The Japanese government plans to support Mitsui & Co and Mitsubishi Corp in their attempts to stay in the Sakhalin-2 oil and gas project, three sources said, after Russia seized control of the development key to Japan’s energy supply.
There has been speculation whether the Japanese firms would remain in the consortium, as Tokyo-Moscow tensions rise over Russia’s invasion of Ukraine. Japan has joined Western sanctions on Russia.
Japan’s trade and industry ministry will be relaying the decision to the firms shortly, said the three people with the knowledge of the matter. They asked not to be named because the information is not public.
Resource-poor Japan faces a historic energy security risk as tensions intensify with global supply tight and prices sky-high. Japan imports 10% of its liquefied natural gas from Russia, mainly under long-term contract from Sakhalin-2.
Japan’s effort is likely aimed at sending a clear signal of government backing for the project and bucks moves by Western nations that have prohibited private companies from making new investments in Russia.
The people declined to give details on what the Japanese government will do to help the trading houses maintain their stakes.
Prime Minister Fumio Kishida said on Thursday the government would work with the private sector on the matter, as Japan aims to secure its right and stable supply of liquefied natural gas.

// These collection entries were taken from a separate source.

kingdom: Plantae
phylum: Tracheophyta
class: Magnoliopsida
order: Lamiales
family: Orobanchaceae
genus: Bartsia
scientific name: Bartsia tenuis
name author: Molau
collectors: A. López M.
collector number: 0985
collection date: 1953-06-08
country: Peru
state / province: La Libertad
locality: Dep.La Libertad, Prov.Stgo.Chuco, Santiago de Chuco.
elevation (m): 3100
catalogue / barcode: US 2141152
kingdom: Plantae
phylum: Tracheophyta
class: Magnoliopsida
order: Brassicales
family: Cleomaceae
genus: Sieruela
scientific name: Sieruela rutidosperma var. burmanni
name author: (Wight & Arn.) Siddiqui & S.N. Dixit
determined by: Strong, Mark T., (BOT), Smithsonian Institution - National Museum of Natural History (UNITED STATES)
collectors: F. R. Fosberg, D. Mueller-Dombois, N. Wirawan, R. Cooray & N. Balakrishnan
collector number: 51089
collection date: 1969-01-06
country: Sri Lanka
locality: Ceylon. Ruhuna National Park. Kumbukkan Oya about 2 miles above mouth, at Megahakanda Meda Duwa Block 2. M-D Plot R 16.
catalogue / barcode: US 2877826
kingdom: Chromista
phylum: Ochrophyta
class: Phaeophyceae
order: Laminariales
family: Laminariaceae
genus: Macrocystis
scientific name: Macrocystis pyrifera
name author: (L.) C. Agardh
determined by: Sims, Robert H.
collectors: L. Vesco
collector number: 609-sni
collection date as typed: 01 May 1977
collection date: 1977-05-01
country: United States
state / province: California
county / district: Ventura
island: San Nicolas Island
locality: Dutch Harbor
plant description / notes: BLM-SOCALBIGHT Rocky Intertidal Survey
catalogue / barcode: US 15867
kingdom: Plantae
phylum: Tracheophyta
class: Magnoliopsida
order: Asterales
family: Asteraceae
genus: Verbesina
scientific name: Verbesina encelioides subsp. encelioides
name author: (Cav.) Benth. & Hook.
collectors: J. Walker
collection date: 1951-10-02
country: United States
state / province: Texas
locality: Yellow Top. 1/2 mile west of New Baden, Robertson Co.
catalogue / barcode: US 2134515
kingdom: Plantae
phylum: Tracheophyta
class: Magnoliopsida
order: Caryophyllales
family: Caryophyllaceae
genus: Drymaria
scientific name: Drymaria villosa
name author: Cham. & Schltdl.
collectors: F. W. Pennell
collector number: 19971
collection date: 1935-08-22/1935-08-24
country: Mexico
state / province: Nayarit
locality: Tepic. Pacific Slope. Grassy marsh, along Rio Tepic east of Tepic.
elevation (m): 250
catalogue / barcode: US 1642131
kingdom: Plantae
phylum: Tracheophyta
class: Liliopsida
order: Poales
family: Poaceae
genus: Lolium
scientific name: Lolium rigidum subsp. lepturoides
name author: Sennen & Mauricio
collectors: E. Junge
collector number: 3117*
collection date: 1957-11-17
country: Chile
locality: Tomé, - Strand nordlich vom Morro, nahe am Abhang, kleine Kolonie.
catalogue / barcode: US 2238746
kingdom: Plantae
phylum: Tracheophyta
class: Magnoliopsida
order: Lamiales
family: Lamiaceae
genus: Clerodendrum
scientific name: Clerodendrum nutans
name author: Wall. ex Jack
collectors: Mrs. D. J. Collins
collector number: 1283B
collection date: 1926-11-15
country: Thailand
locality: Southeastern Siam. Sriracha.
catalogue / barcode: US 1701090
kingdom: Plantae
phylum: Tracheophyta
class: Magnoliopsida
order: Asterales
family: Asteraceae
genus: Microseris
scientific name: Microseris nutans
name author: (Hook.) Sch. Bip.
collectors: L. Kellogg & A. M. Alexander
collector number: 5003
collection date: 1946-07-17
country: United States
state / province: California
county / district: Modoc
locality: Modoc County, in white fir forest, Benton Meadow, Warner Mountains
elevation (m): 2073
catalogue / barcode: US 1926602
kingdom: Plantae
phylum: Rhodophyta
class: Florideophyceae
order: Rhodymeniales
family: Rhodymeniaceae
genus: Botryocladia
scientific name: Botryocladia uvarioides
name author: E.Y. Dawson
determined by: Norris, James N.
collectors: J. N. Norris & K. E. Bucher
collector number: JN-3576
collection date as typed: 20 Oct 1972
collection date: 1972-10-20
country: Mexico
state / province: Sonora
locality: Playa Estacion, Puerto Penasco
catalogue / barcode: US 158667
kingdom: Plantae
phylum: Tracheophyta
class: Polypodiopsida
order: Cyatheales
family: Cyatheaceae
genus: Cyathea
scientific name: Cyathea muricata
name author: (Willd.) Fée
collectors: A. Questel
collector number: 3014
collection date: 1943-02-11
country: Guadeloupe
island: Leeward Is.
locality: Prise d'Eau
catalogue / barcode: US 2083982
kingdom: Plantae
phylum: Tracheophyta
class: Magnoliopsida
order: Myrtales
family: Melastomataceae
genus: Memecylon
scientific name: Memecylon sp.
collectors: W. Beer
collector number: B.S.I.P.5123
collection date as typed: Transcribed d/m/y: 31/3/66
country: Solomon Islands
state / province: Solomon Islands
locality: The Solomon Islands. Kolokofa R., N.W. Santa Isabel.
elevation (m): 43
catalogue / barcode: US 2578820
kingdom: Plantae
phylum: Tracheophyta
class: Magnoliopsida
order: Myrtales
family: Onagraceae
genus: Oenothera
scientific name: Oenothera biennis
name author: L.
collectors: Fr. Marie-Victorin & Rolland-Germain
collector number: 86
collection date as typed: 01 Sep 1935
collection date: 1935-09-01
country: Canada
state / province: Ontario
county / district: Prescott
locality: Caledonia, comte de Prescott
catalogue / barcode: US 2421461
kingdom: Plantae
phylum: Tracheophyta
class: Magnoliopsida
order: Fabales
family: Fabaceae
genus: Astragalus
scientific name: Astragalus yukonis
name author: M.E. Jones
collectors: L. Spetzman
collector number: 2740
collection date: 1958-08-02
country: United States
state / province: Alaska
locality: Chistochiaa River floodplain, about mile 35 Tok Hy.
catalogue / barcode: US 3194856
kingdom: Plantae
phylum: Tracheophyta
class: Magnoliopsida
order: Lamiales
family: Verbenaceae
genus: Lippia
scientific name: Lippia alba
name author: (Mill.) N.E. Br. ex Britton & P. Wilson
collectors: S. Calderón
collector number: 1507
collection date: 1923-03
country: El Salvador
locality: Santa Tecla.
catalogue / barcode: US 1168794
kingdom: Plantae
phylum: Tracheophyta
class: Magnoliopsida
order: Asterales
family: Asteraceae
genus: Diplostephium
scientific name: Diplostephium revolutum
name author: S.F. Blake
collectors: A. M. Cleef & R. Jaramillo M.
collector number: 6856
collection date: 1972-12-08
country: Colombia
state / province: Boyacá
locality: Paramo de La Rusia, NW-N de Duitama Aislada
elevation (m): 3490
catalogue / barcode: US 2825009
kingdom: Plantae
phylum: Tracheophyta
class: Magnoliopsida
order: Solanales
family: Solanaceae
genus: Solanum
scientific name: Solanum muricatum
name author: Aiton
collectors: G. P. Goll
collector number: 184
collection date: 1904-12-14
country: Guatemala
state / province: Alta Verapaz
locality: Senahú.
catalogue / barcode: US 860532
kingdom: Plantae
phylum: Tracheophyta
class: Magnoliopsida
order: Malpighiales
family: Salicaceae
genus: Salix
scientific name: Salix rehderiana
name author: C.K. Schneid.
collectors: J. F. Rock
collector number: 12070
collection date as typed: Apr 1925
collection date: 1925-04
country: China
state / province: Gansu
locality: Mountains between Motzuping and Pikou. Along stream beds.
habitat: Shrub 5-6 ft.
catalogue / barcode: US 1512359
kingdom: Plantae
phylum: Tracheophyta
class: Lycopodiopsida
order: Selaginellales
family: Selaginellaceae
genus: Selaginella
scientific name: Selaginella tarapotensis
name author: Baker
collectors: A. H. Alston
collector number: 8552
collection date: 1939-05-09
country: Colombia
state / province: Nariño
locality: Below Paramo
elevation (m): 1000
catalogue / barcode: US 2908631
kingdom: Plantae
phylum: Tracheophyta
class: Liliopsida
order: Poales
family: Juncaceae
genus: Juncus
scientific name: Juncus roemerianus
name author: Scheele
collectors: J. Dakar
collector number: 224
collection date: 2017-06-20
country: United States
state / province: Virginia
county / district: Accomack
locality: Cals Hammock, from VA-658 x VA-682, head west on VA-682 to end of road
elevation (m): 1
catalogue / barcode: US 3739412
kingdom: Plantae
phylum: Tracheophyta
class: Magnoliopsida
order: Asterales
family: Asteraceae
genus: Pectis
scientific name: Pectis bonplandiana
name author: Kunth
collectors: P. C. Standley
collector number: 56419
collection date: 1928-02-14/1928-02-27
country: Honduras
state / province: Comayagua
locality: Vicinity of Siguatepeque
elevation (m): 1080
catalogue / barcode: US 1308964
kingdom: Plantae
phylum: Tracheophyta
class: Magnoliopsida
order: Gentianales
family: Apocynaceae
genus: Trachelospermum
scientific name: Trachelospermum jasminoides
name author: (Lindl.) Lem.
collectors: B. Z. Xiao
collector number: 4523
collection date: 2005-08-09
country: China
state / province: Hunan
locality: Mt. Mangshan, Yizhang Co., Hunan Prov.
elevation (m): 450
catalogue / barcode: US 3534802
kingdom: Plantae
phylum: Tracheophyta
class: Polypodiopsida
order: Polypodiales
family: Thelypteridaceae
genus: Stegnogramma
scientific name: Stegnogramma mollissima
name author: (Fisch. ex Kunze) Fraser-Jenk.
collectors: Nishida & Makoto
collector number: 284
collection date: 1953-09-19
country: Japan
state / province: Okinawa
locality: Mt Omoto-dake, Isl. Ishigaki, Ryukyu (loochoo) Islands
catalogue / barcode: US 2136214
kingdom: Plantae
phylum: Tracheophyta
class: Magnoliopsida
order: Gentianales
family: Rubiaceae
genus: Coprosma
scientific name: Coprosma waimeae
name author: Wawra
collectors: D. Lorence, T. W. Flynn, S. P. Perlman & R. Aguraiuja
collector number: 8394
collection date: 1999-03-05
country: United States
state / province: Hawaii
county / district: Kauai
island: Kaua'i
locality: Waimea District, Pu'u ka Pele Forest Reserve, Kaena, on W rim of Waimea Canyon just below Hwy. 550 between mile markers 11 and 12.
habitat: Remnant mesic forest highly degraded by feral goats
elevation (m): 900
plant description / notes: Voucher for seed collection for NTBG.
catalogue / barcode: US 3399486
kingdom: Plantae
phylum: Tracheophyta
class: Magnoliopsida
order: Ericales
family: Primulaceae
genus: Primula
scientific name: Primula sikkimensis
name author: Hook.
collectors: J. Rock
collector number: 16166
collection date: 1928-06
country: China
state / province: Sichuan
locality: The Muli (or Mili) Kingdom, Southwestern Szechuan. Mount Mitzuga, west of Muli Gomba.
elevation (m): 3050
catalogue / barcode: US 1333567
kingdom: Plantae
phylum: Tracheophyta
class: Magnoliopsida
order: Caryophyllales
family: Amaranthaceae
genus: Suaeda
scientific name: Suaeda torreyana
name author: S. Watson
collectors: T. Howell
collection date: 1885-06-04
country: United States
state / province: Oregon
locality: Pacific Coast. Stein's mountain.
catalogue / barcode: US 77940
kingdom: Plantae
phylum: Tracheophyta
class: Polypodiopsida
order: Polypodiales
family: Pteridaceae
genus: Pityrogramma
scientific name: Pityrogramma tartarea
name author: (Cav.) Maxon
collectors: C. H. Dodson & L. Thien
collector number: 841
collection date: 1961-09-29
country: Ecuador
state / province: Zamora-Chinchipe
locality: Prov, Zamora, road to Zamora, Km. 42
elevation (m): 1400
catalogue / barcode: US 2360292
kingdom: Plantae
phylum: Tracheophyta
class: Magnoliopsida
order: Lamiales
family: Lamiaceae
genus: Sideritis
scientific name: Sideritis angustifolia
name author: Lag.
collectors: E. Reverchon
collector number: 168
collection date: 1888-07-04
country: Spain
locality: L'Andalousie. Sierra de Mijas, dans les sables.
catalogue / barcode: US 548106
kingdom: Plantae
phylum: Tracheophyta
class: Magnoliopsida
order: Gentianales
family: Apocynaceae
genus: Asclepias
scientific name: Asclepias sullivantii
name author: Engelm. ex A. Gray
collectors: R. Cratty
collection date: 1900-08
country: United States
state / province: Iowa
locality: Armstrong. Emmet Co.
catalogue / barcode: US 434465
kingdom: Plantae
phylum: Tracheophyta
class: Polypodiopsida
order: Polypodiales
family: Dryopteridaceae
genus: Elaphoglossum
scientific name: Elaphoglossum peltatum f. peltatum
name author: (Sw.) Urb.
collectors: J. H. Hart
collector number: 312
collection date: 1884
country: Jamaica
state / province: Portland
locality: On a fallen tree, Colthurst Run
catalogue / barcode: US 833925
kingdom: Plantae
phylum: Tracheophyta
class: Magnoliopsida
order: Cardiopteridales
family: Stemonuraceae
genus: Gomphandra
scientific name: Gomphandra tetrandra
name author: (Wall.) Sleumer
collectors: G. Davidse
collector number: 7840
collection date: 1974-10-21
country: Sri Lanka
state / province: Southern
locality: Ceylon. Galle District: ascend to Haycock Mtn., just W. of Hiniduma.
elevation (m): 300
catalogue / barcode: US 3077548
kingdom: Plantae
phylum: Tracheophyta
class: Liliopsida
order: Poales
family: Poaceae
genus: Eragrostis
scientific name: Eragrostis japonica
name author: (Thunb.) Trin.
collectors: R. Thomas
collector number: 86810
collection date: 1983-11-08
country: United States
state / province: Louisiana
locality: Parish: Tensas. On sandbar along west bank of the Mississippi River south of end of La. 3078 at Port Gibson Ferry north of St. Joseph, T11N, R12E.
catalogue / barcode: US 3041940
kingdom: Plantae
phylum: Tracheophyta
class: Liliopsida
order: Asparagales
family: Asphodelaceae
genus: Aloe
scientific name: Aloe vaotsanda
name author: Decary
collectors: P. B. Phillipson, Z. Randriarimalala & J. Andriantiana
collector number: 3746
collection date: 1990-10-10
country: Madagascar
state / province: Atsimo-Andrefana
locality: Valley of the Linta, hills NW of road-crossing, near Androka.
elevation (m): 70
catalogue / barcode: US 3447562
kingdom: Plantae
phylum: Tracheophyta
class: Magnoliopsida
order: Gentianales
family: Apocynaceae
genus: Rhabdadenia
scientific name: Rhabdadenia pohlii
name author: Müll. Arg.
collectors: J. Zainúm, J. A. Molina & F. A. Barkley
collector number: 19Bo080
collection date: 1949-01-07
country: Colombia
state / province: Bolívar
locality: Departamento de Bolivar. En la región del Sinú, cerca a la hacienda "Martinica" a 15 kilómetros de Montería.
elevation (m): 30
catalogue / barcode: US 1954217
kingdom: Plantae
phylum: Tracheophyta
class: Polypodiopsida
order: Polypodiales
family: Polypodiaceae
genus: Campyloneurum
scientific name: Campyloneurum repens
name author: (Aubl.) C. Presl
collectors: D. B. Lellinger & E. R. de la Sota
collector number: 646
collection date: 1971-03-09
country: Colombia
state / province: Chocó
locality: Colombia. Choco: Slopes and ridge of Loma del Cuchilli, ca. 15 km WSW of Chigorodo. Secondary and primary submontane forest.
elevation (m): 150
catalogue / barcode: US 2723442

Mitsui and Mitsubishi representatives said on Saturday the companies will discuss the matter in collaboration with the government as well as their partners. Officials from the Ministry of Economy, Trade and Industry could not be reached for comment outside business hours.
Shell , one of the largest stakeholders in the consortium, announced its exit from the project and is in talks to sell its stake to a consortium of Indian energy companies, Reuters reported in May.
Russia’s state-run Gazprom has a 50% plus one share stake in the project, while Mitsui holds 12.5% and Mitsubishi 10%.
Russia last month decided to create a firm that will take over all rights and obligations of the Sakhalin Energy Investment Co in Russia’s Far East, amid Western sanctions imposed on Moscow.
It was up to up to the government of sanctions-hit Russia to decide whether foreign shareholders were to remain in the consortium.